The lines below, from the one holding "Roma - Siena" through the one holding "Brits Korthaar", are to be restated word for word, with all images left out.

(Material for the task begins)

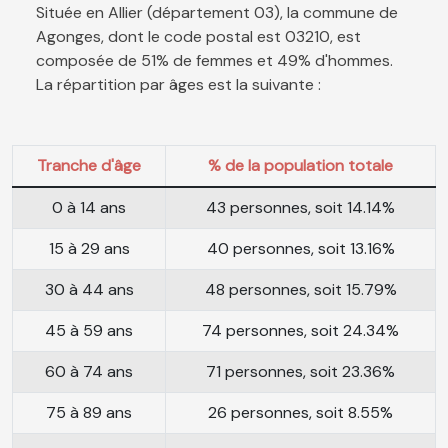
Située en Allier (département 03), la commune de
Agonges, dont le code postal est 03210, est
composée de 51% de femmes et 49% d'hommes.
La répartition par âges est la suivante :
Tranche d'âge
% de la population totale
0 à 14 ans
43 personnes, soit 14.14%
15 à 29 ans
40 personnes, soit 13.16%
30 à 44 ans
48 personnes, soit 15.79%
45 à 59 ans
74 personnes, soit 24.34%
60 à 74 ans
71 personnes, soit 23.36%
75 à 89 ans
26 personnes, soit 8.55%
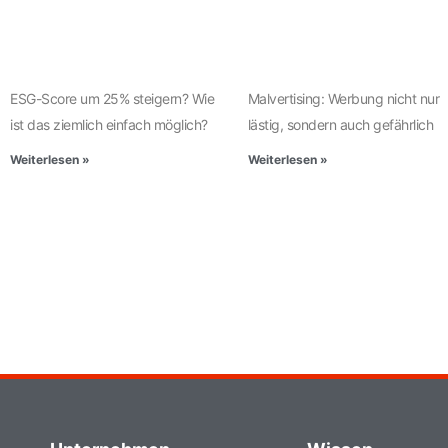
ESG-Score um 25% steigern? Wie
Malvertising: Werbung nicht nur
ist das ziemlich einfach möglich?
lästig, sondern auch gefährlich
Weiterlesen »
Weiterlesen »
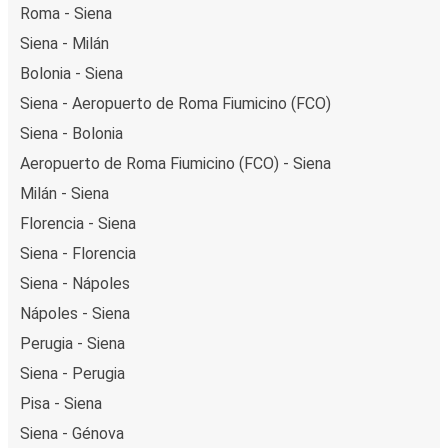
Roma - Siena
Siena - Milán
Bolonia - Siena
Siena - Aeropuerto de Roma Fiumicino (FCO)
Siena - Bolonia
Aeropuerto de Roma Fiumicino (FCO) - Siena
Milán - Siena
Florencia - Siena
Siena - Florencia
Siena - Nápoles
Nápoles - Siena
Perugia - Siena
Siena - Perugia
Pisa - Siena
Siena - Génova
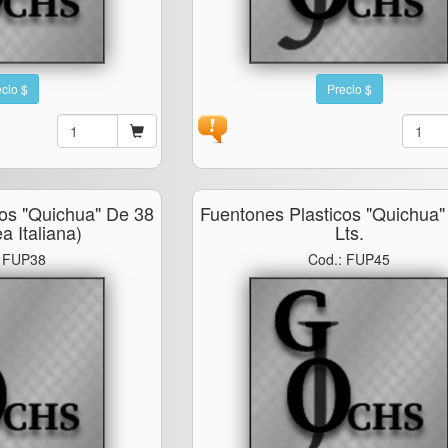
cio $
Precio $
cos "quichua" De 38
Fuentones Plasticos "quichua"
ea Italiana)
Lts.
: FUP38
Cod.: FUP45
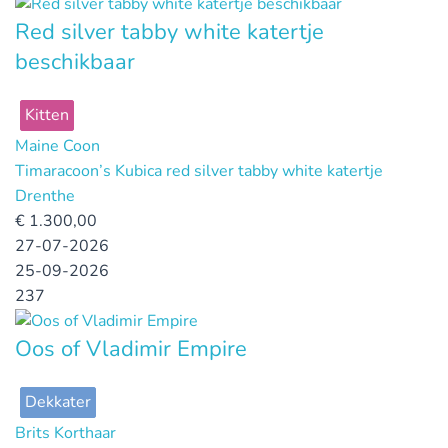
Red silver tabby white katertje
beschikbaar
Kitten
Maine Coon
Timaracoon’s Kubica red silver tabby white katertje
Drenthe
€
1.300,00
27-07-2026
25-09-2026
237
Oos of Vladimir Empire
Dekkater
Brits Korthaar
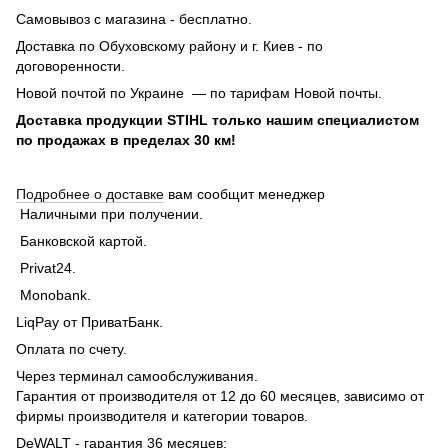
Самовывоз с магазина - бесплатно.
Доставка по Обуховскому району и г. Киев - по
договоренности.
Новой почтой по Украине — по тарифам Новой почты.
Доставка продукции STIHL только нашим специалистом
по продажах в пределах 30 км!
Подробнее о доставке
вам сообщит менеджер
Наличными при получении.
Банковской картой.
Privat24.
Monobank.
LiqPay от ПриватБанк.
Оплата по счету.
Через терминал самообслуживания.
Гарантия от производителя от 12 до 60 месяцев, зависимо от
фирмы производителя и категории товаров.
DeWALT - гарантия 36 месяцев;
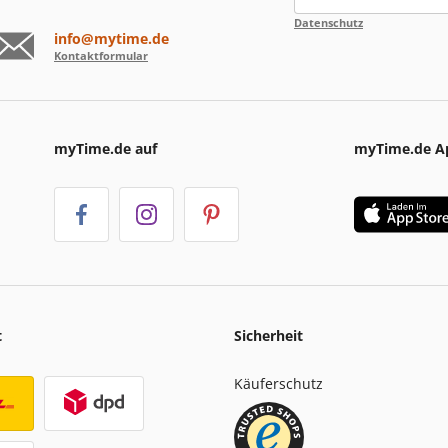
Datenschutz
info@mytime.de
Kontaktformular
myTime.de auf
myTime.de A
t
Sicherheit
Käuferschutz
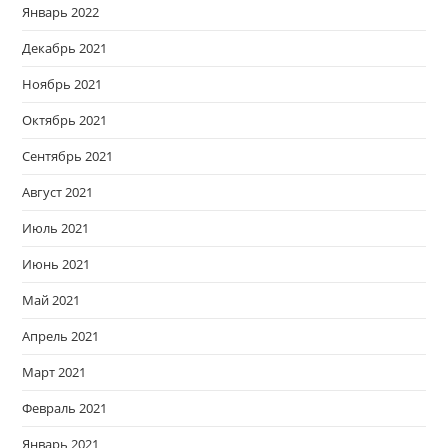
Январь 2022
Декабрь 2021
Ноябрь 2021
Октябрь 2021
Сентябрь 2021
Август 2021
Июль 2021
Июнь 2021
Май 2021
Апрель 2021
Март 2021
Февраль 2021
Январь 2021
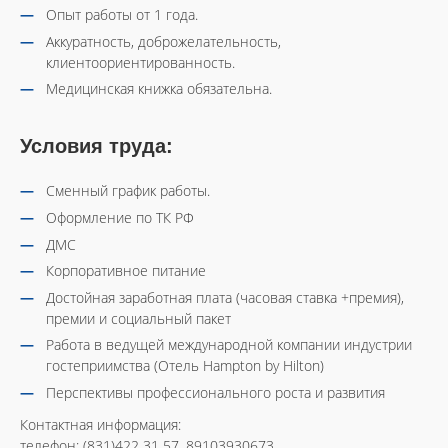
Опыт работы от 1 года.
Аккуратность, доброжелательность,
клиентоориентированность.
Медицинская книжка обязательна.
Условия труда:
Сменный график работы.
Оформление по ТК РФ
ДМС
Корпоративное питание
Достойная заработная плата (часовая ставка +премия),
премии и социальный пакет
Работа в ведущей международной компании индустрии
гостеприимства (Отель Hampton by Hilton)
Перспективы профессионального роста и развития
Контактная информация:
телефон: (831)422 31 57, 89103930673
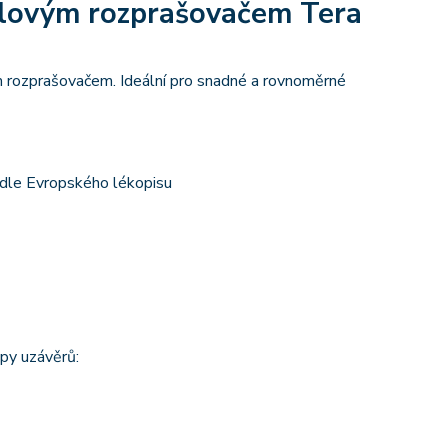
tolovým rozprašovačem Tera
m rozprašovačem. Ideální pro snadné a rovnoměrné
 dle Evropského lékopisu
py uzávěrů:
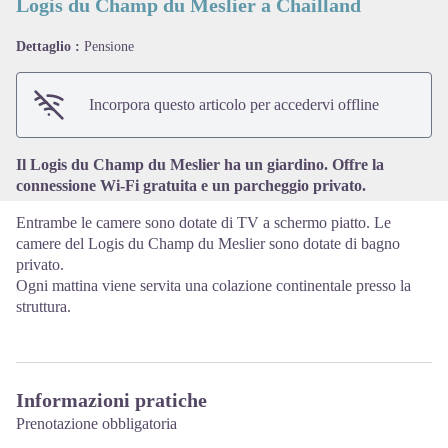
Logis du Champ du Meslier a Chailland
Dettaglio :
Pensione
View picture in full screen
Incorpora questo articolo per accedervi offline
Il Logis du Champ du Meslier ha un giardino. Offre la
connessione Wi-Fi gratuita e un parcheggio privato.
Entrambe le camere sono dotate di TV a schermo piatto. Le
camere del Logis du Champ du Meslier sono dotate di bagno
privato.
Ogni mattina viene servita una colazione continentale presso la
struttura.
Informazioni pratiche
Prenotazione obbligatoria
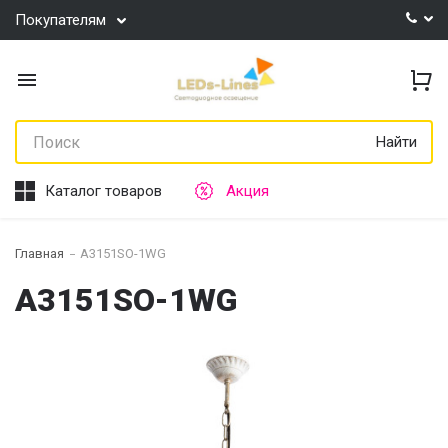
Покупателям
Найти
Каталог товаров
Акция
Главная
A3151SO-1WG
A3151SO-1WG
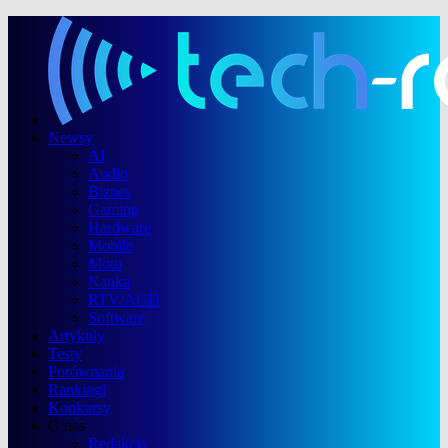
Newsy
AI
Audio
Biznes
Gaming
Hardware
Mobile
Moto
Nauka
RTV/AGD
Software
Artykuły
Testy
Porównania
Rankingi
Konkursy
O nas
Redakcja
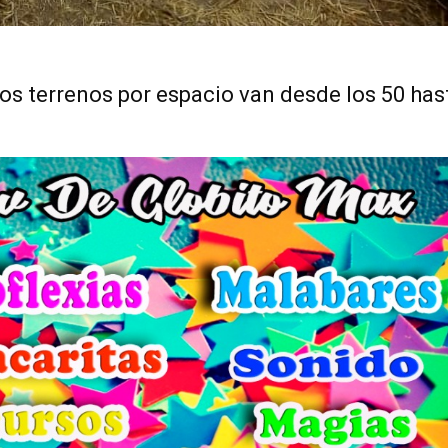
s terrenos por espacio van desde los 50 has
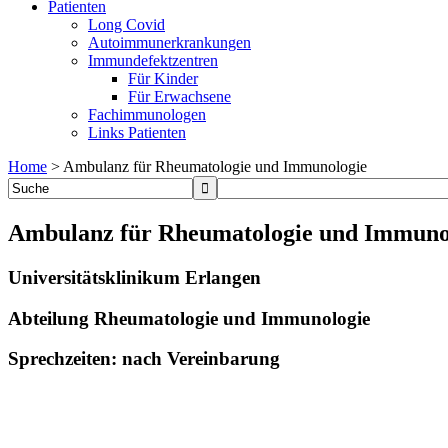
Patienten
Long Covid
Autoimmunerkrankungen
Immundefektzentren
Für Kinder
Für Erwachsene
Fachimmunologen
Links Patienten
Home
>
Ambulanz für Rheumatologie und Immunologie
Ambulanz für Rheumatologie und Immuno
Universitätsklinikum Erlangen
Abteilung Rheumatologie und Immunologie
Sprechzeiten: nach Vereinbarung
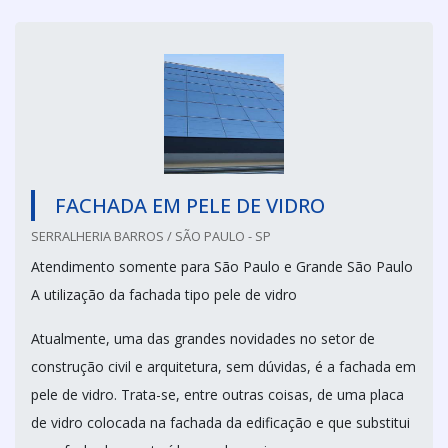
FACHADA EM PELE DE VIDRO
SERRALHERIA BARROS / SÃO PAULO - SP
Atendimento somente para São Paulo e Grande São Paulo
A utilização da fachada tipo pele de vidro
Atualmente, uma das grandes novidades no setor de
construção civil e arquitetura, sem dúvidas, é a fachada em
pele de vidro. Trata-se, entre outras coisas, de uma placa
de vidro colocada na fachada da edificação e que substitui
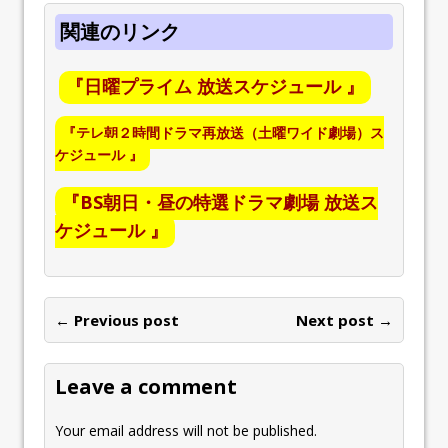
関連のリンク
『日曜プライム 放送スケジュール 』
『テレ朝２時間ドラマ再放送（土曜ワイド劇場）ス
ケジュール 』
『BS朝日・昼の特選ドラマ劇場 放送ス
ケジュール 』
← Previous post
Next post →
Leave a comment
Your email address will not be published.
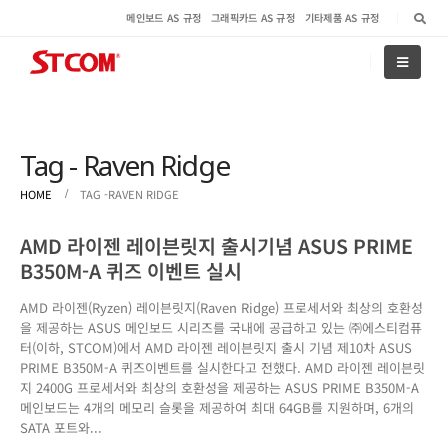
메인보드 AS 규정
그래픽카드 AS 규정
기타제품 AS 규정
Tag - Raven Ridge
HOME
TAG -
RAVEN RIDGE
AMD 라이젠 레이븐릿지 출시기념 ASUS PRIME
B350M-A 퀴즈 이벤트 실시
AMD 라이젠(Ryzen) 레이븐릿지(Raven Ridge) 프로세서와 최상의 호환성
을 제공하는 ASUS 메인보드 시리즈를 국내에 공급하고 있는 ㈜에스티컴퓨
터(이하, STCOM)에서 AMD 라이젠 레이븐릿지 출시 기념 제10차 ASUS
PRIME B350M-A 퀴즈이벤트를 실시한다고 전했다. AMD 라이젠 레이븐릿
지 2400G 프로세서와 최상의 호환성을 제공하는 ASUS PRIME B350M-A
메인보드는 4개의 메모리 슬롯을 제공하여 최대 64GB를 지원하며, 6개의
SATA 포트와...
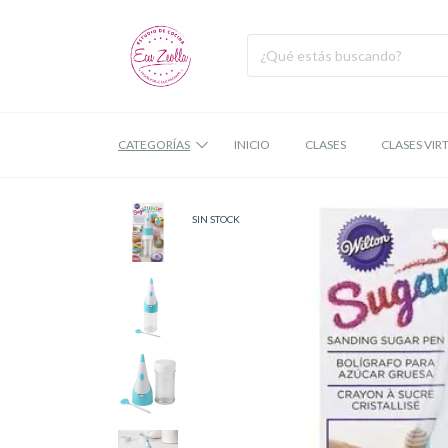
CATEGORÍAS
INICIO
CLASES
CLASES VIR
SIN STOCK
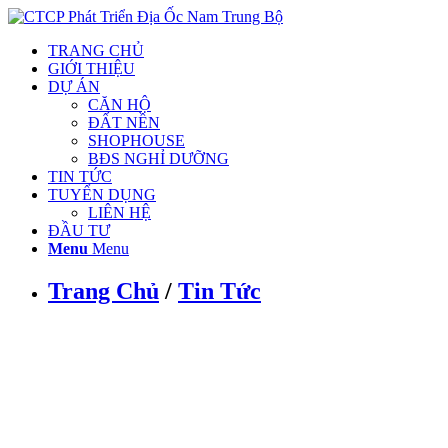
TRANG CHỦ
GIỚI THIỆU
DỰ ÁN
CĂN HỘ
ĐẤT NỀN
SHOPHOUSE
BĐS NGHỈ DƯỠNG
TIN TỨC
TUYỂN DỤNG
LIÊN HỆ
ĐẦU TƯ
Menu
Menu
Trang Chủ
/
Tin Tức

(Material for the task ends)

▶ **Solution to this exercise**:
Roma - Siena
Siena - Milán
Bolonia - Siena
Siena - Aeropuerto de Roma Fiumicino (FCO)
Siena - Bolonia
Aeropuerto de Roma Fiumicino (FCO) - Siena
Milán - Siena
Florencia - Siena
Siena - Florencia
Siena - Nápoles
Nápoles - Siena
Perugia - Siena
Siena - Perugia
Pisa - Siena
Siena - Génova
cio $
Precio $
cos "quichua" De 38
Fuentones Plasticos "quichua"
ea Italiana)
Lts.
: FUP38
Cod.: FUP45
Red silver tabby white katertje
beschikbaar
Kitten
Maine Coon
Timaracoon’s Kubica red silver tabby white katertje
Drenthe
€
1.300,00
27-07-2026
25-09-2026
237
Oos of Vladimir Empire
Dekkater
Brits Korthaar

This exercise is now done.